Four years later, CAM hosted the 2019 Len Fox Painting Award. The winner was Betty Kuntiwa Pumani’s landscape, Antara, 2018, currently hanging in CAM’s reception gallery.
This stunning work depicts the country of Pumani's grandparents and entire family. Antara, declared an Indigenous Protected Area (IPA) in 2011, is a 846,000 hectare desert landscape in far north-west South Australia. The Antara landscape encompasses the hills of the (otherwise known as) Everard Ranges and red, sandy, bush and dune-covered plains, creeks and rockholes and, of particular focus for Pumani, the locally harvested and consumed witchetty grubs and white-flowered bush tobacco.
Antara portrays the landscape with rockholes, creeks and a mountain top, in the context of the rocks, dance and ceremony of the Tjukurpa storylines for the Maku or witchetty grub. And of the importance of rain, and water, to the essence of life. As Rachel Kent observes, “Maku are usually collected after the rains…. The intense, saturated colours of Pumani’s paintings reflect a landscape revitalised....The strong blue tones have the quality of water in rock holes after fresh rain. They contrast with the vibrant red of the rocks, which shine wet in the light, then turn a deep purple tone with sundown. Bright white witchetty grubs and bush tobacco flowers come out after the rains in generous abundance.”
Pumani’s landscapes may be vastly different to Riley’s, but they also reflect the importance and beauty of the landscape around her, the landscape for which she cares as a custodian.
Recently, a friend recounted her experience in front of an Indigenous landscape, at Bendigo Art Gallery. Having watched the work for quite some time, having followed the flows and marks of the artist, she reflected on her pleasure in better viewing and understanding Indigenous landscape, and to better see it from the artist’s perspective.

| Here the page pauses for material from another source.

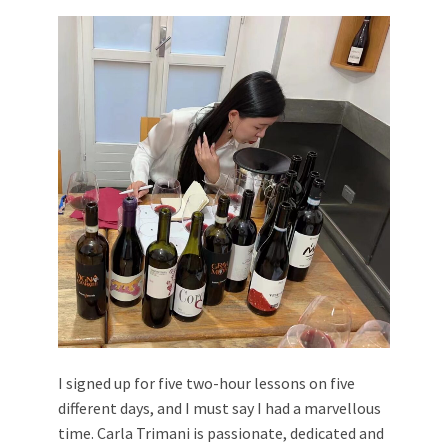
I signed up for five two-hour lessons on five
different days, and I must say I had a marvellous
time. Carla Trimani is passionate, dedicated and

It took time, and a preparedness to watch and look, but maybe her changed experience was in seeing contemporary Indigenous art as integral to a more reflective understanding and interrogation of Australian art.
Author's postscript:
My reflection suggests that there is a strong argument to consider different, Indigenous perspectives on landscape. And, this suggestion has also applied to my sense of being in and on country, in southern Australia, encompassing a new and different landscape. I recall the first few times I visited CAM, and to be honest, I was initially a little underwhelmed at the focus on powerful person’s portraits and traditional Australian landscapes of the 19th and early-mid 20th centuries, in comparison to my lived experience of the powerful colour, design and perspective of works relating to land across northern Australia. The longer I live in southern Australia, my appreciation of those landscapes changes, as I feel more connected to where we have chosen to live. This central Victorian Dja Dja Wurrung landscape we all live in has beauty of its own, and it plays a strong and important role in our sense of being and place. I am really enjoying modern and contemporary perspectives on this landscape, and enjoying relating to those perspectives that often previously underwhelmed me.
I cannot deny however, the excitement that also occurs on seeing that red sand of Central Australia again, or watching the gentle sway of pandanus along Top End wetlands and escarpment creek lines, and seeing new works from established and emerging Indigenous artists.